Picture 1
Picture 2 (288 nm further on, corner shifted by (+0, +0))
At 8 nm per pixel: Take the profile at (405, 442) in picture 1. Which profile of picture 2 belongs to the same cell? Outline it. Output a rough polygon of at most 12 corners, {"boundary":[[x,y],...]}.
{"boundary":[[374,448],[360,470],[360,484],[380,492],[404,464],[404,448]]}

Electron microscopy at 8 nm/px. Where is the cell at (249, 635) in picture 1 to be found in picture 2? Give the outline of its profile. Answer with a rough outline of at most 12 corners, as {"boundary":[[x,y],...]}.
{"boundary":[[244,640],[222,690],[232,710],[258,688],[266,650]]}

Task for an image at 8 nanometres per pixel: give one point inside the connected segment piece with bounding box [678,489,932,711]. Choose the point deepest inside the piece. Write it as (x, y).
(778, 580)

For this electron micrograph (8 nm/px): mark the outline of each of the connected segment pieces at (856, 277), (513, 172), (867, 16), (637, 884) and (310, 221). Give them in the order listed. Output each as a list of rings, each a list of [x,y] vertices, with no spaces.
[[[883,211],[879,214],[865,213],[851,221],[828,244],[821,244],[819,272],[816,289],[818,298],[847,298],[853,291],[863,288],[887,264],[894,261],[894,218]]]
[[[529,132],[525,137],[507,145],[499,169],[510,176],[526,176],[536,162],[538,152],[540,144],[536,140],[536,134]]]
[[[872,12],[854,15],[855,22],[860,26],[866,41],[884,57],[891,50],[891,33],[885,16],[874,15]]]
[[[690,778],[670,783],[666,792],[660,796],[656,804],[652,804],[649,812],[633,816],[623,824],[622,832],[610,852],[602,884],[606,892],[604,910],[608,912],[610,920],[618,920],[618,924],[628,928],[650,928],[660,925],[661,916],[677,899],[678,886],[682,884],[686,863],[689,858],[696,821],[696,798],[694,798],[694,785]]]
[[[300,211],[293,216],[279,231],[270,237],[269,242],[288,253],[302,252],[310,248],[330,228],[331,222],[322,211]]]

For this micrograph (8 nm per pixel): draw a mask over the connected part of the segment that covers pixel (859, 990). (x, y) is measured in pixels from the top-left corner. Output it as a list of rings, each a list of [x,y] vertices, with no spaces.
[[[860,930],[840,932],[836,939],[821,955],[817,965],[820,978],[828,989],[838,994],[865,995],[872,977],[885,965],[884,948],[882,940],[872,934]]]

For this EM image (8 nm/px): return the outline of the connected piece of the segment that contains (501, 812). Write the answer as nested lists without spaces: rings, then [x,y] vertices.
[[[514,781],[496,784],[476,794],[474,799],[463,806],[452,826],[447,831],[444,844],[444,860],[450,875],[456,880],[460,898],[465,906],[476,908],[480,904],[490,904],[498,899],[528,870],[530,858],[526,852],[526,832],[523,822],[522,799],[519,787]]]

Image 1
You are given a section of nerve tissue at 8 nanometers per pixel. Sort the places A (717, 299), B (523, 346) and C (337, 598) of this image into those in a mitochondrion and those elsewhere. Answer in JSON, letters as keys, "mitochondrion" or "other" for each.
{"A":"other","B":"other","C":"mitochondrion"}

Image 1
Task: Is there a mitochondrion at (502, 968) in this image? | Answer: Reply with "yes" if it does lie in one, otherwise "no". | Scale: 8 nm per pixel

## EXERCISE OBJECTIVE
Copy every record verbatim.

## TASK OUTPUT
Picture 1
Picture 2 (288 nm further on, corner shifted by (+0, +0))
At 8 nm per pixel: Take the profile at (405, 442) in picture 1. Which profile of picture 2 belongs to the same cell? Outline it. Output a rough polygon of at most 12 corners, {"boundary":[[x,y],...]}.
{"boundary":[[374,448],[360,470],[360,484],[380,492],[404,464],[404,448]]}

Electron microscopy at 8 nm/px. Where is the cell at (249, 635) in picture 1 to be found in picture 2? Give the outline of its profile. Answer with a rough outline of at most 12 corners, as {"boundary":[[x,y],...]}.
{"boundary":[[244,640],[222,690],[232,710],[258,688],[266,650]]}

Task for an image at 8 nanometres per pixel: give one point inside the connected segment piece with bounding box [678,489,932,711]. Choose the point deepest inside the piece. Write it as (x, y).
(778, 580)

For this electron micrograph (8 nm/px): mark the outline of each of the connected segment pieces at (856, 277), (513, 172), (867, 16), (637, 884) and (310, 221). Give them in the order listed. Output each as a list of rings, each a list of [x,y] vertices, with no spaces.
[[[883,211],[879,214],[865,213],[851,221],[828,244],[821,244],[819,272],[816,289],[818,298],[847,298],[853,291],[863,288],[887,264],[894,261],[894,218]]]
[[[529,132],[525,137],[507,145],[499,169],[510,176],[526,176],[536,162],[538,152],[540,144],[536,140],[536,134]]]
[[[872,12],[854,15],[855,22],[860,26],[866,41],[884,57],[891,50],[891,33],[885,16],[874,15]]]
[[[690,778],[670,783],[666,792],[660,796],[656,804],[652,804],[649,812],[633,816],[623,824],[622,832],[610,852],[602,884],[606,892],[604,910],[608,912],[610,920],[618,920],[618,924],[628,928],[650,928],[660,925],[661,916],[677,899],[678,886],[682,884],[686,863],[689,858],[696,821],[696,798],[694,798],[694,785]]]
[[[300,211],[293,216],[279,231],[270,237],[269,242],[288,253],[302,252],[310,248],[330,228],[331,222],[322,211]]]

For this micrograph (8 nm per pixel): draw a mask over the connected part of the segment that covers pixel (859, 990). (x, y) is measured in pixels from the top-left corner. Output it as a list of rings, each a list of [x,y] vertices, with no spaces.
[[[860,930],[840,932],[836,939],[821,955],[817,965],[820,978],[828,989],[838,994],[865,995],[872,977],[885,965],[884,948],[882,940],[872,934]]]

For this EM image (8 nm/px): return the outline of the connected piece of the segment that contains (501, 812). Write the answer as nested lists without spaces: rings, then [x,y] vertices.
[[[514,781],[496,784],[476,794],[474,799],[463,806],[452,826],[447,831],[444,844],[444,860],[450,875],[456,880],[460,898],[465,906],[476,908],[480,904],[490,904],[498,899],[528,870],[530,858],[526,852],[526,832],[523,822],[522,799],[519,787]]]

Image 1
You are given a section of nerve tissue at 8 nanometers per pixel. Sort the places A (717, 299), B (523, 346) and C (337, 598) of this image into those in a mitochondrion and those elsewhere. Answer in JSON, letters as keys, "mitochondrion" or "other" for each.
{"A":"other","B":"other","C":"mitochondrion"}

Image 1
Task: Is there a mitochondrion at (502, 968) in this image? | Answer: Reply with "yes" if it does lie in one, otherwise "no". | Scale: 8 nm per pixel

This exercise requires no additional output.